Extract the transcribed text from all of the items below and copy every line without changing it. Leave the pictures out of your answer.
--- INFORMATION PROVIDED ---
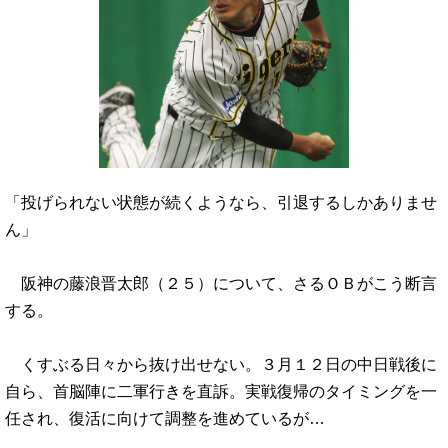
「投げられない状態が続くようなら、引退するしかありませ
ん」
阪神の藤浪晋太郎（２５）について、さるＯＢがこう断言
する。
くすぶる日々から抜け出せない。３月１２日の中日戦後に
自ら、首脳陣に二軍行きを直訴。実戦復帰のタイミングを一
任され、復活に向けて調整を進めているが…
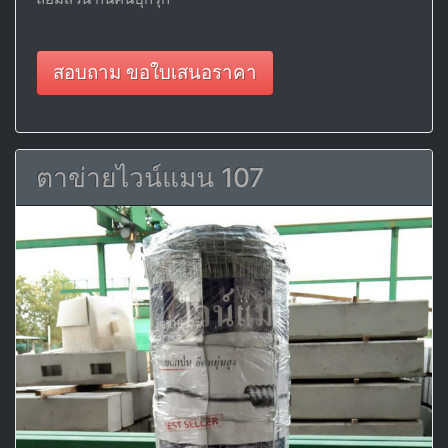
สอบถาม ขอใบเสนอราคา
ตาข่ายไวน์แมน 107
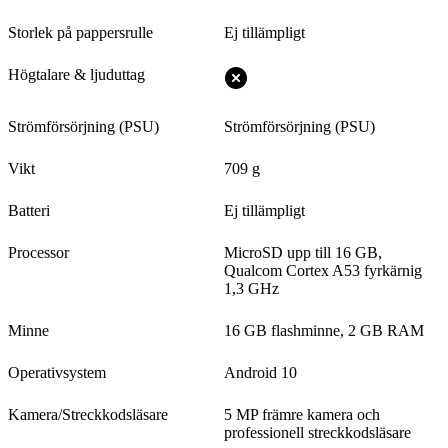
Storlek på pappersrulle
Ej tillämpligt
Högtalare & ljuduttag
Strömförsörjning (PSU)
Strömförsörjning (PSU)
Vikt
709 g
Batteri
Ej tillämpligt
Processor
MicroSD upp till 16 GB,
Qualcom Cortex A53 fyrkärnig
1,3 GHz
Minne
16 GB flashminne, 2 GB RAM
Operativsystem
Android 10
Kamera/Streckkodsläsare
5 MP främre kamera och
professionell streckkodsläsare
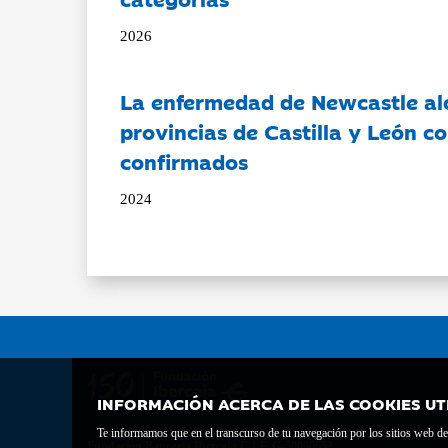
2026
La enfermedad de Newcastle al
provincias de Castilla y León c
confirmados
2024
INFORMACIÓN ACERCA DE LAS COOKIES UT
Te informamos que en el transcurso de tu navegación por los sitios web del 
Fundación Bancaria Ibercaja C.I.F. G-50000652.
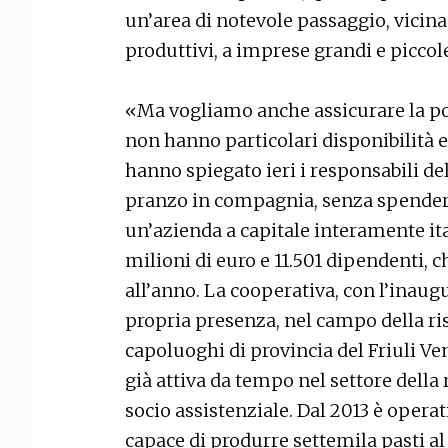
un’area di notevole passaggio, vicina
produttivi, a imprese grandi e piccol
«Ma vogliamo anche assicurare la pos
non hanno particolari disponibilità 
hanno spiegato ieri i responsabili de
pranzo in compagnia, senza spendere
un’azienda a capitale interamente ita
milioni di euro e 11.501 dipendenti, c
all’anno. La cooperativa, con l’inaug
propria presenza, nel campo della rist
capoluoghi di provincia del Friuli Ve
già attiva da tempo nel settore della 
socio assistenziale. Dal 2013 è operat
capace di produrre settemila pasti al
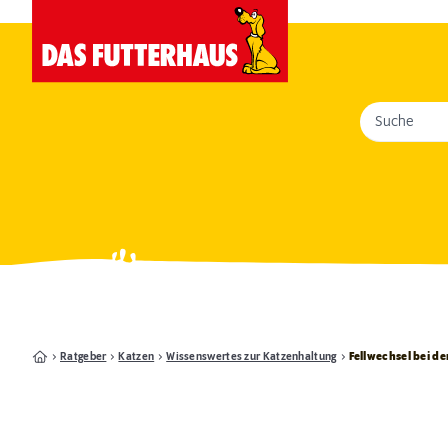
Suche
Ratgeber
Katzen
Wissenswertes zur Katzenhaltung
Fellwechsel bei de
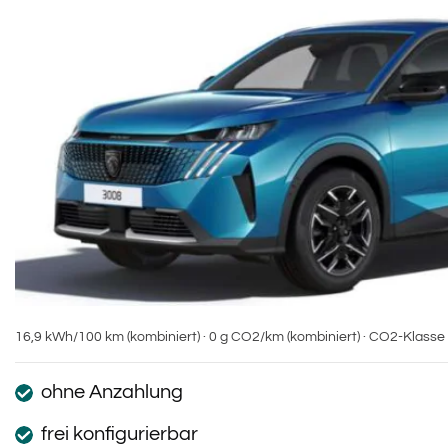
16,9 kWh/100 km (kombiniert) · 0 g CO2/km (kombiniert) · CO2-Klasse
ohne Anzahlung
frei konfigurierbar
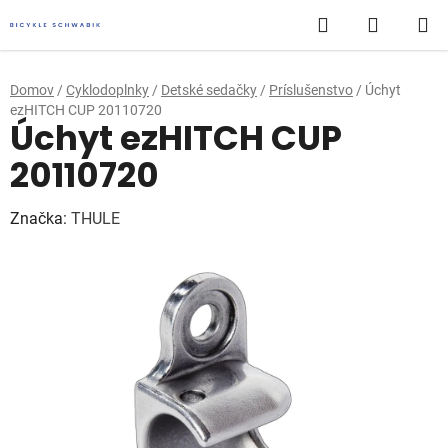
Prejsť
Hľadať
NÁKUP
na
obsah
KOŠÍK
Domov
/
Cyklodoplnky
/
Detské sedačky
/
Príslušenstvo
/
Úchyt
ezHITCH CUP 20110720
Úchyt ezHITCH CUP
20110720
Značka:
THULE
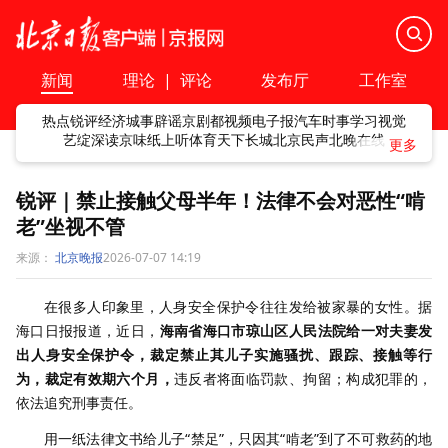
新闻
理论
|
评论
发布厅
工作室
热点
锐评
经济
城事
辟谣
京剧
都视频
电子报
汽车
时事
学习
视觉
艺绽
深读
京味
纸上听
体育
天下
长城
北京民声
北晚在线
锐评｜禁止接触父母半年！法律不会对恶性“啃
老”坐视不管
来源：
北京晚报
2026-07-07 14:19
在很多人印象里，人身安全保护令往往发给被家暴的女性。据
海口日报报道，近日，
海南省海口市琼山区人民法院给一对夫妻发
出人身安全保护令，裁定禁止其儿子实施骚扰、跟踪、接触等行
为，裁定有效期六个月，
违反者将面临罚款、拘留；构成犯罪的，
依法追究刑事责任。
用一纸法律文书给儿子“禁足”，只因其“啃老”到了不可救药的地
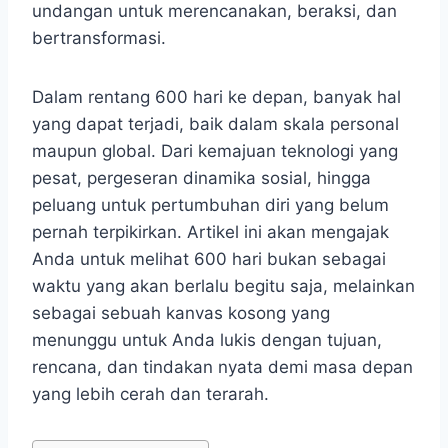
undangan untuk merencanakan, beraksi, dan
bertransformasi.
Dalam rentang 600 hari ke depan, banyak hal
yang dapat terjadi, baik dalam skala personal
maupun global. Dari kemajuan teknologi yang
pesat, pergeseran dinamika sosial, hingga
peluang untuk pertumbuhan diri yang belum
pernah terpikirkan. Artikel ini akan mengajak
Anda untuk melihat 600 hari bukan sebagai
waktu yang akan berlalu begitu saja, melainkan
sebagai sebuah kanvas kosong yang
menunggu untuk Anda lukis dengan tujuan,
rencana, dan tindakan nyata demi masa depan
yang lebih cerah dan terarah.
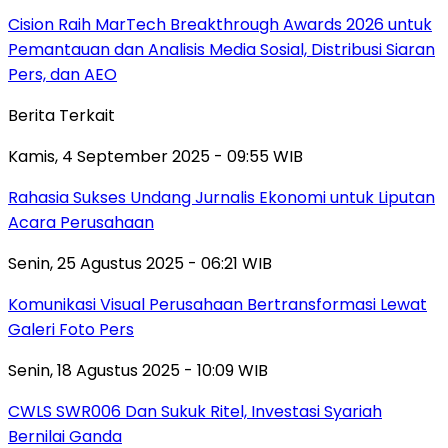
Cision Raih MarTech Breakthrough Awards 2026 untuk
Pemantauan dan Analisis Media Sosial, Distribusi Siaran
Pers, dan AEO
Berita Terkait
Kamis, 4 September 2025 - 09:55 WIB
Rahasia Sukses Undang Jurnalis Ekonomi untuk Liputan
Acara Perusahaan
Senin, 25 Agustus 2025 - 06:21 WIB
Komunikasi Visual Perusahaan Bertransformasi Lewat
Galeri Foto Pers
Senin, 18 Agustus 2025 - 10:09 WIB
CWLS SWR006 Dan Sukuk Ritel, Investasi Syariah
Bernilai Ganda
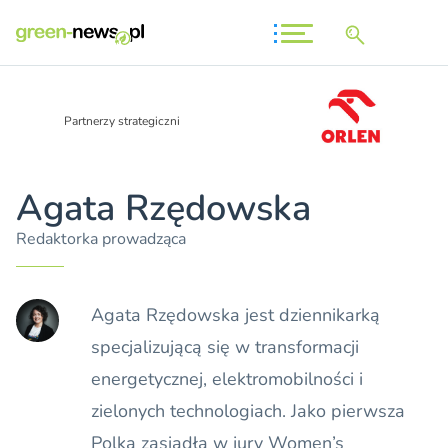
Partnerzy strategiczni
Agata Rzędowska
Redaktorka prowadząca
Agata Rzędowska jest dziennikarką
specjalizującą się w transformacji
energetycznej, elektromobilności i
zielonych technologiach. Jako pierwsza
Polka zasiadła w jury Women’s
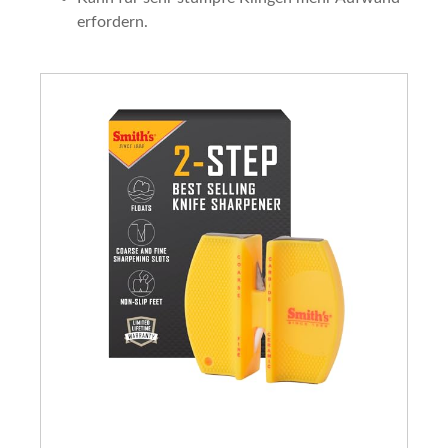
erfordern.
---
=== RESPONSE TO THE TASK ===
「投げられない状態が続くようなら、引退するしかありませ
ん」
阪神の藤浪晋太郎（２５）について、さるＯＢがこう断言
する。
くすぶる日々から抜け出せない。３月１２日の中日戦後に
自ら、首脳陣に二軍行きを直訴。実戦復帰のタイミングを一
任され、復活に向けて調整を進めているが…
สอบถาม ขอใบเสนอราคา
ตาข่ายไวน์แมน 107
Storlek på pappersrulle
Ej tillämpligt
Högtalare & ljuduttag
Strömförsörjning (PSU)
Strömförsörjning (PSU)
Vikt
709 g
Batteri
Ej tillämpligt
Processor
MicroSD upp till 16 GB,
Qualcom Cortex A53 fyrkärnig
1,3 GHz
Minne
16 GB flashminne, 2 GB RAM
Operativsystem
Android 10
Kamera/Streckkodsläsare
5 MP främre kamera och
professionell streckkodsläsare
2026
La enfermedad de Newcastle al
provincias de Castilla y León c
confirmados
2024
INFORMACIÓN ACERCA DE LAS COOKIES UT
Te informamos que en el transcurso de tu navegación por los sitios web del 
Fundación Bancaria Ibercaja C.I.F. G-50000652.
un’area di notevole passaggio, vicina
produttivi, a imprese grandi e piccol
«Ma vogliamo anche assicurare la pos
non hanno particolari disponibilità 
hanno spiegato ieri i responsabili de
pranzo in compagnia, senza spendere
un’azienda a capitale interamente ita
milioni di euro e 11.501 dipendenti, c
all’anno. La cooperativa, con l’inaug
propria presenza, nel campo della rist
capoluoghi di provincia del Friuli Ve
già attiva da tempo nel settore della 
socio assistenziale. Dal 2013 è operat
capace di produrre settemila pasti al
Suche
Ratgeber
Katzen
Wissenswertes zur Katzenhaltung
Fellwechsel bei de
16,9 kWh/100 km (kombiniert) · 0 g CO2/km (kombiniert) · CO2-Klasse
ohne Anzahlung
frei konfigurierbar
Prejsť
Hľadať
NÁKUP
na
obsah
KOŠÍK
Domov
/
Cyklodoplnky
/
Detské sedačky
/
Príslušenstvo
/
Úchyt
ezHITCH CUP 20110720
Úchyt ezHITCH CUP
20110720
Značka:
THULE
新闻
理论
|
评论
发布厅
工作室
热点
锐评
经济
城事
辟谣
京剧
都视频
电子报
汽车
时事
学习
视觉
艺绽
深读
京味
纸上听
体育
天下
长城
北京民声
北晚在线
锐评｜禁止接触父母半年！法律不会对恶性“啃
老”坐视不管
来源：
北京晚报
2026-07-07 14:19
在很多人印象里，人身安全保护令往往发给被家暴的女性。据
海口日报报道，近日，
海南省海口市琼山区人民法院给一对夫妻发
出人身安全保护令，裁定禁止其儿子实施骚扰、跟踪、接触等行
为，裁定有效期六个月，
违反者将面临罚款、拘留；构成犯罪的，
依法追究刑事责任。
用一纸法律文书给儿子“禁足”，只因其“啃老”到了不可救药的地
undangan untuk merencanakan, beraksi, dan
bertransformasi.
Dalam rentang 600 hari ke depan, banyak hal
yang dapat terjadi, baik dalam skala personal
maupun global. Dari kemajuan teknologi yang
pesat, pergeseran dinamika sosial, hingga
peluang untuk pertumbuhan diri yang belum
pernah terpikirkan. Artikel ini akan mengajak
Anda untuk melihat 600 hari bukan sebagai
waktu yang akan berlalu begitu saja, melainkan
sebagai sebuah kanvas kosong yang
menunggu untuk Anda lukis dengan tujuan,
rencana, dan tindakan nyata demi masa depan
yang lebih cerah dan terarah.
Cision Raih MarTech Breakthrough Awards 2026 untuk
Pemantauan dan Analisis Media Sosial, Distribusi Siaran
Pers, dan AEO
Berita Terkait
Kamis, 4 September 2025 - 09:55 WIB
Rahasia Sukses Undang Jurnalis Ekonomi untuk Liputan
Acara Perusahaan
Senin, 25 Agustus 2025 - 06:21 WIB
Komunikasi Visual Perusahaan Bertransformasi Lewat
Galeri Foto Pers
Senin, 18 Agustus 2025 - 10:09 WIB
CWLS SWR006 Dan Sukuk Ritel, Investasi Syariah
Bernilai Ganda
Partnerzy strategiczni
Agata Rzędowska
Redaktorka prowadząca
Agata Rzędowska jest dziennikarką
specjalizującą się w transformacji
energetycznej, elektromobilności i
zielonych technologiach. Jako pierwsza
Polka zasiadła w jury Women’s
erfordern.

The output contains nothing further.